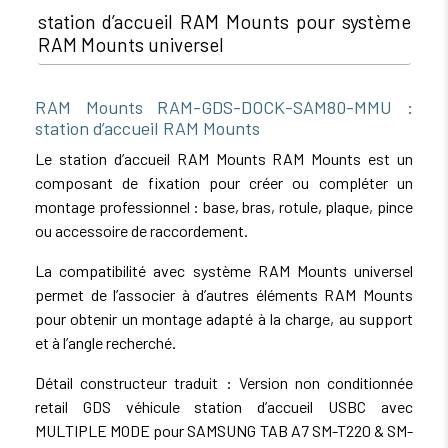
station d’accueil RAM Mounts pour système
RAM Mounts universel
RAM Mounts RAM-GDS-DOCK-SAM80-MMU :
station d’accueil RAM Mounts
Le station d’accueil RAM Mounts RAM Mounts est un
composant de fixation pour créer ou compléter un
montage professionnel : base, bras, rotule, plaque, pince
ou accessoire de raccordement.
La compatibilité avec système RAM Mounts universel
permet de l’associer à d’autres éléments RAM Mounts
pour obtenir un montage adapté à la charge, au support
et à l’angle recherché.
Détail constructeur traduit : Version non conditionnée
retail GDS véhicule station d’accueil USBC avec
MULTIPLE MODE pour SAMSUNG TAB A7 SM-T220 & SM-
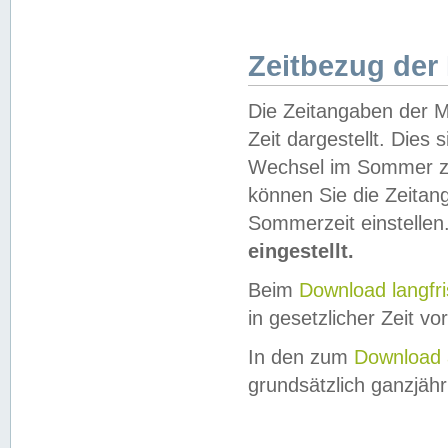
Zeitbezug der
Die Zeitangaben der M
Zeit dargestellt. Dies
Wechsel im Sommer z
können Sie die Zeitan
Sommerzeit einstellen
eingestellt.
Beim
Download langfr
in gesetzlicher Zeit vor
In den zum
Download 
grundsätzlich ganzjähri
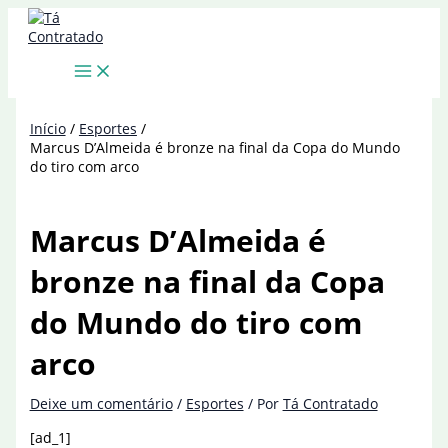
Ir
para
o
conteúdo
Início
Esportes
Marcus D’Almeida é bronze na final da Copa do Mundo
do tiro com arco
Marcus D’Almeida é
bronze na final da Copa
do Mundo do tiro com
arco
Deixe um comentário
/
Esportes
/ Por
Tá Contratado
[ad_1]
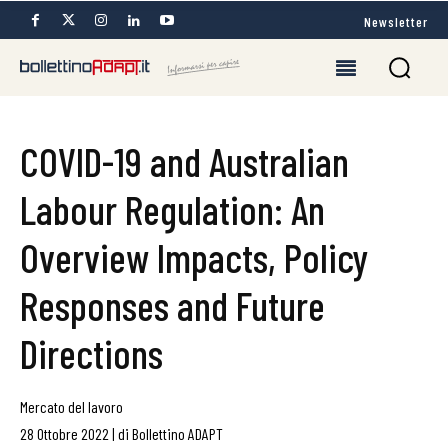
Newsletter
COVID-19 and Australian
Labour Regulation: An
Overview Impacts, Policy
Responses and Future
Directions
Mercato del lavoro
28 Ottobre 2022
|
di
Bollettino ADAPT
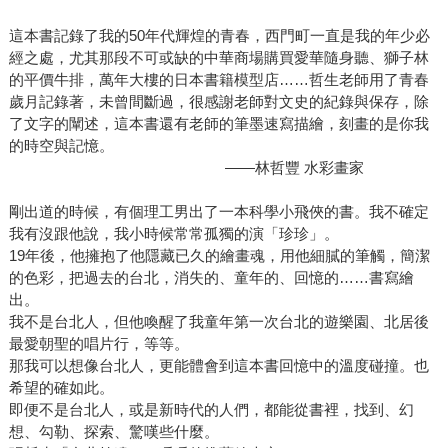
這本書記錄了我的50年代輝煌的青春，西門町一直是我的年少必
經之處，尤其那段不可或缺的中華商場購買愛華隨身聽、獅子林
的平價牛排，萬年大樓的日本書籍模型店……哲生老師用了青春
歲月記錄著，未曾間斷過，很感謝老師對文史的紀錄與保存，除
了文字的闡述，這本書還有老師的筆墨速寫描繪，刻畫的是你我
的時空與記憶。
――林哲豐 水彩畫家
剛出道的時候，有個理工男出了一本科學小飛俠的書。我不確定
我有沒跟他說，我小時候常常孤獨的演「珍珍」。
19年後，他擁抱了他隱藏已久的繪畫魂，用他細膩的筆觸，簡潔
的色彩，把過去的台北，消失的、童年的、回憶的……書寫繪
出。
我不是台北人，但他喚醒了我童年第一次台北的遊樂園、北居後
最愛朝聖的唱片行，等等。
那我可以想像台北人，更能體會到這本書回憶中的溫度碰撞。也
希望的確如此。
即便不是台北人，或是新時代的人們，都能從書裡，找到、幻
想、勾勒、探索、驚嘆些什麼。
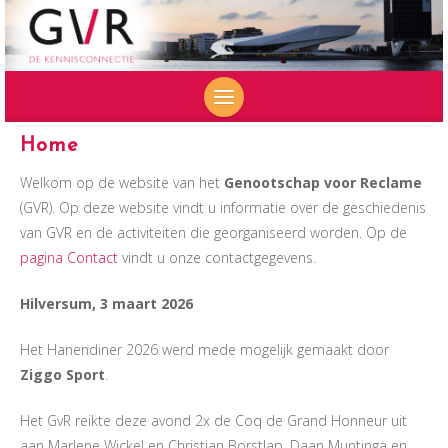
SKIP
Home
TO
Welkom op de website van het
Genootschap voor Reclame
CONTENT
(GVR). Op deze website vindt u informatie over de geschiedenis
van GVR en de activiteiten die georganiseerd worden. Op de
pagina Contact
vindt u onze contactgegevens.
Hilversum, 3 maart 2026
Het Hanendiner 2026 werd mede mogelijk gemaakt door
Ziggo Sport
.
Het GvR reikte deze avond 2x de Coq de Grand Honneur uit
aan Marlene Wickel en Christian Borstlap. Daan Muntinga en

● ● ●

— REQUEST —
List each line in the listing above that contains the string "website". Uppercase and lowercase letters count as different.

— THE COMPLETED TASK —
Welkom op de website van het
(GVR). Op deze website vindt u informatie over de geschiedenis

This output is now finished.